In another part of the survey, 44% of consumers indicated they felt more stable financially six months ago than they do today, yet 50% felt that things will get better going forward.
“It’s how they’re impacted by headlines and the news media,” Thomas said. “They’re bombarded with inflation, the savings rate is dwindling, credit card delinquency is up, interest rates are high. In a separate study, one in three consumers felt stressed about higher interest rates, even though they’re not immediately impacted through a car or home purchase.”
On the part about 50% seeing positive in the future, she said, consumers are striving to reconcile the headlines by reflecting on their own situation, and find they still feel optimistic.
In terms of consumer motivation, Kearney suggests brands consider where their products fall among four main purchase drivers:
- Essentials: items that are not easily eliminated from a budget, but where brand switching is frequent if the core attribute is not differentiated
- Value: there is less price sensitivity, but the product needs to “work hard” and deliver on quality
- Pleasure: potential for high-margin categories and impulse spending, but easiest for consumers to eliminate
- Expression: the strongest area of brand loyalty, but preferences can “change with the tides” and brands are prone to competition from copycats
“Businesses and brands are structured in a category-oriented fashion, not by reasons that consumers think of first,” Thomas said. “The category constructs are not completely fake, but broadly speaking consumers are not necessarily thinking of spend X on clothes and Y on a handbag.
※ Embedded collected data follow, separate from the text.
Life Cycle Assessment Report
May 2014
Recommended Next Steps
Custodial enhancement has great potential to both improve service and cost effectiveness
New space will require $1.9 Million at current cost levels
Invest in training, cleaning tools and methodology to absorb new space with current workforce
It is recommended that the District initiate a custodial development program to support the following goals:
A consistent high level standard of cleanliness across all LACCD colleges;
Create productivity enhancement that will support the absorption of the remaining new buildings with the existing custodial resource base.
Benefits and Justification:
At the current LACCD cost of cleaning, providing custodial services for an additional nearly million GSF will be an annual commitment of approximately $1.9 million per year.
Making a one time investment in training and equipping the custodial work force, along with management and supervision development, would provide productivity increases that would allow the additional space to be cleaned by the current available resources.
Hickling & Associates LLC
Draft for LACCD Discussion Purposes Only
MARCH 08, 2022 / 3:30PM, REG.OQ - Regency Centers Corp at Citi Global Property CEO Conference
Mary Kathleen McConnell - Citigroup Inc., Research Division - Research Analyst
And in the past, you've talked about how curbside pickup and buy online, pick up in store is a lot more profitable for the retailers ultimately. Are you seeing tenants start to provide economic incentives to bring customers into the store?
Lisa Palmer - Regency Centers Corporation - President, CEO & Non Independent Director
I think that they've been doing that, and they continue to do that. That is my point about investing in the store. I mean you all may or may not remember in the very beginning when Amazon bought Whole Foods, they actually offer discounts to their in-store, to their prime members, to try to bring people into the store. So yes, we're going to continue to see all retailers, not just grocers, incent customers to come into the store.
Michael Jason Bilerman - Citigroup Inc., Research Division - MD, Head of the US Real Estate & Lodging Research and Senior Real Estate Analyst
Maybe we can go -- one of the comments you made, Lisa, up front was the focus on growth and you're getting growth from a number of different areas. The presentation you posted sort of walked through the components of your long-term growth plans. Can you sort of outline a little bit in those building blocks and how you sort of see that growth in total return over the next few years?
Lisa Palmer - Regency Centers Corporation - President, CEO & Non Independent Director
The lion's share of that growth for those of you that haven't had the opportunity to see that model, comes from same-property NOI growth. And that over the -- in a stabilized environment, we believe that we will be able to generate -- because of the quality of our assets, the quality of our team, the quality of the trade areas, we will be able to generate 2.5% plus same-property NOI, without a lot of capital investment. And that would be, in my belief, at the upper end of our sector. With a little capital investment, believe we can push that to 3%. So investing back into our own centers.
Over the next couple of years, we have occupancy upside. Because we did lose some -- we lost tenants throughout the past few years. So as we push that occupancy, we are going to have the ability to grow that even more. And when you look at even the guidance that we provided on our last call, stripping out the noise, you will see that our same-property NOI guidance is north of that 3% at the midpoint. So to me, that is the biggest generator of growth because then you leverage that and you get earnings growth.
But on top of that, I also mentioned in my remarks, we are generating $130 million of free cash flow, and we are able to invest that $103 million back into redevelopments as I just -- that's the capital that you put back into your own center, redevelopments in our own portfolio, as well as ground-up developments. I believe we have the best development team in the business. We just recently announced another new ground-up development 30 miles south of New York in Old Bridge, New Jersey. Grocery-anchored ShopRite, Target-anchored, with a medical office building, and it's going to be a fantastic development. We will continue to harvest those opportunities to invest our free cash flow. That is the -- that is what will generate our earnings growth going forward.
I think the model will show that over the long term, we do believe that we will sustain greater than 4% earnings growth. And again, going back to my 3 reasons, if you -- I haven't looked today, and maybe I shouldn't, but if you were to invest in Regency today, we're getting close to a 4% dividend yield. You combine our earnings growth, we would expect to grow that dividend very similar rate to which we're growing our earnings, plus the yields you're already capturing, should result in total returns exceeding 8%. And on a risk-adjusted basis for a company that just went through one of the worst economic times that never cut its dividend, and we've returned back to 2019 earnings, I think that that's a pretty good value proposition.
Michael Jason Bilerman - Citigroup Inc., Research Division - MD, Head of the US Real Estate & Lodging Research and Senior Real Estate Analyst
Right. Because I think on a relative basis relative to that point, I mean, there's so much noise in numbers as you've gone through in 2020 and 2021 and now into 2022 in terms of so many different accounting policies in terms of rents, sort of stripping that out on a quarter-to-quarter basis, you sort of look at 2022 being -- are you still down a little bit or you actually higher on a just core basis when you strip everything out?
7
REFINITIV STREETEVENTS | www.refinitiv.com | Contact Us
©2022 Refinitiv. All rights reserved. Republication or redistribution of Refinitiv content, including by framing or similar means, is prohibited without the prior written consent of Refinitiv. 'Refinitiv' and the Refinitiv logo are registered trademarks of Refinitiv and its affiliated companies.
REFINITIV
They want to go shopping and buy what appeals.”
Looking ahead to the holidays, Kearney is expecting healthy consumer spending, although without a percentage or dollar estimate. “People are impacted by the resumption of student loan payments, but given the timing in October it will take a few months for that to take hold,” Thomas said. “So people will put more on their credit cards. People love the holiday season, and they don’t hold back when there are the best deals of the year.”
In the macro picture, positives like wage growth nearing inflation levels are offset by layoffs and downsizing, like a recent 10% corporate staffing cut at Dick’s Sporting Goods in her native Pittsburgh. “We’ll see where things stand in the New Year, if credit card delinquencies go up,” she said.